- Theatrical release poster
- Directed by: Praveen Sattaru
- Written by: Praveen Sattaru Abhijeeth Poondla
- Produced by: B. V. S. N. Prasad
- Starring: Varun Tej Sakshi Vaidya Vinay Rai
- Cinematography: Mukesh Gnanesh Amol Rathod
- Edited by: Dharmendra Kakarala
- Music by: Mickey J. Meyer
- Production company: Sri Venkateswara Cine Chitra
- Release date: 25 August 2023;
- Running time: 135 minutes
- Country: India
- Language: Telugu

= Gandeevadhari Arjuna =

2023 film directed by Praveen Sattaru

Gandeevadhari Arjuna is a 2023 Indian Telugu-language action thriller film directed by Praveen Sattaru. The film stars Varun Tej, Sakshi Vaidya and Vinay Rai, while Narain, Nassar, Vimala Raman, Manish Chaudhari, Ravi Varma, and Roshni Prakash play supporting roles.

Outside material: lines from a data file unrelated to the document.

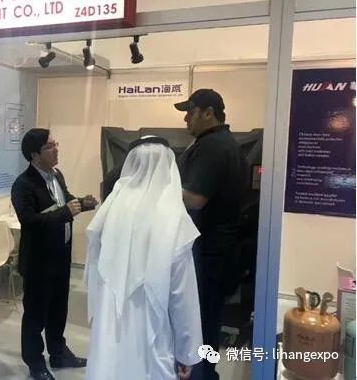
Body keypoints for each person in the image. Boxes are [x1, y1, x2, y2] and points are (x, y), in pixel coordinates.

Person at [84, 135, 203, 380]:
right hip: (150, 336)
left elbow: (94, 272)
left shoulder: (111, 206)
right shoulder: (173, 216)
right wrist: (187, 353)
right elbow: (182, 295)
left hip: (108, 327)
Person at [173, 89, 249, 380]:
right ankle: (207, 372)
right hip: (218, 250)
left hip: (207, 253)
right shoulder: (225, 144)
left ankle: (200, 374)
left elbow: (195, 199)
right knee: (209, 319)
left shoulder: (212, 147)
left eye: (190, 112)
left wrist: (160, 189)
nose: (186, 119)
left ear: (208, 113)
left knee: (200, 319)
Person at [11, 128, 98, 380]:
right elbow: (29, 221)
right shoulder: (23, 184)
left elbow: (65, 201)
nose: (56, 149)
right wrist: (65, 212)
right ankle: (35, 363)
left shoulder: (56, 175)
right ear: (34, 155)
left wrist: (83, 203)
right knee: (35, 316)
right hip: (38, 262)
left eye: (55, 143)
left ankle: (59, 354)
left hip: (61, 256)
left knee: (58, 311)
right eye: (49, 146)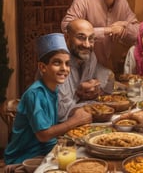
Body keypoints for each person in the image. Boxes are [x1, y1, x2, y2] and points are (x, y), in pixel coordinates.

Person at [4, 33, 92, 165]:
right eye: (57, 63)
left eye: (67, 64)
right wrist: (75, 121)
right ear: (42, 67)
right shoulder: (35, 93)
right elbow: (43, 135)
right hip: (25, 157)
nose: (64, 68)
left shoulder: (53, 89)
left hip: (47, 149)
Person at [61, 0, 139, 74]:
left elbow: (139, 31)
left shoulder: (122, 3)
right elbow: (66, 27)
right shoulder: (84, 1)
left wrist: (124, 28)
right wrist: (107, 31)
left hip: (103, 68)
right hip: (76, 68)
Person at [58, 19, 115, 122]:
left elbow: (104, 80)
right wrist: (79, 93)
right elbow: (61, 111)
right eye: (81, 38)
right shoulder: (59, 63)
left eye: (91, 39)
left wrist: (93, 91)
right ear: (66, 37)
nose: (87, 45)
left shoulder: (90, 56)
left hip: (81, 116)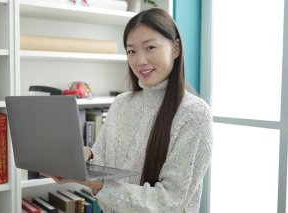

Gandeevadhari Arjuna was released worldwide on 25 August 2023 to mixed reviews from critics.

== Plot ==
Arjun Varma, an ex-RAW operative, is in the UK for his mother's treatment and is assigned to protect the Indian MoEFCC Adityaraj Bahaddur, who became the prime target of Ranveer. During a chase, Shruti, a student gets killed by Ranveer's aides which prompts Arjun to retaliate. It is then revealed that Ranveer is Bahaddur's ex-son-in-law and the CEO of Clean & Green (C&G), a waste management firm and one of the frontrunners to become the UN-assigned watchdog from India for garbage management purposes. Bahaddur had learnt from Shruthi about C&G's crimes in the name of garbage management, and they killed her. To not get exposed and continue with his illegal operations, Ranveer wants to finish Bahaddur during the UN meet. Arjun learns that his mother was the victim of C&G's crimes, which prompts him to expose Ranveer. A cat-and-mouse game ensues in which Arjun manages to rescue Bahaddur's granddaughter Riya, who was kidnapped by Ranveer. Ranveer gets killed by the Interpol officers and Bahaddur's exposes C&G's and Ranveer's crimes, which leads to protest against the government to impose strict garbage laws.

== Soundtrack ==
Mickey J Meyer composed the soundtrack and musical score for the film. The first single "Nee Jathai" was released on 1 August 2023.

Track listing
| No. | Title | Singer(s) | Length |
|---|---|---|---|
| 1. | "Nee Jathai" | Elvya, Nakul Abhyankar | 3:54 |
| 2. | "Gandeevadhari" | Harika Narayan | 3:01 |
| Total length: |  |  | 6:55 |

== Release and reception ==
The film was released on 25 August 2023. A critic from The Hindu wrote that "Watching Gandeevadhari Arjuna is like being privy to a polished mission that never soars. It is a well-intended thriller drama that could have benefited from smarter writing". A critic from The Indian Express rated with 2/5 stars and wrote that "Gandeevadhari Arjuna is a technically competent, soulless action movie. It may be a good watch for action fanatics only". Neeshita Nyayapati of The Times of India gave the film 2/5 stars, calling the story predictable and unexciting, while complimenting the cinematography. The movie began streaming on Netflix on 24 September 2023.

== Controversy ==
In a scene of the film, Nassar, who plays Adityaraj Bahaddur in the film, emotionally explains how exposure to toxic waste affects children. The film includes an unauthorized portion of a documentary on Evan Fasciano, a child with harlequin-type ichthyosis, which causes extremely dry skin to form plates with deep cracks. Prompted by a petition from the Foundation for Ichthyosis & Related Skin Types, B. V. S. N. Prasad apologizes for depicting children with ichthyosis as products of toxic waste exposure when the condition is typically hereditary. Rather than accepting the petition's demand to have the film removed from Netflix's streaming catalog, the film was edited to remove the images of ichthyosis patients.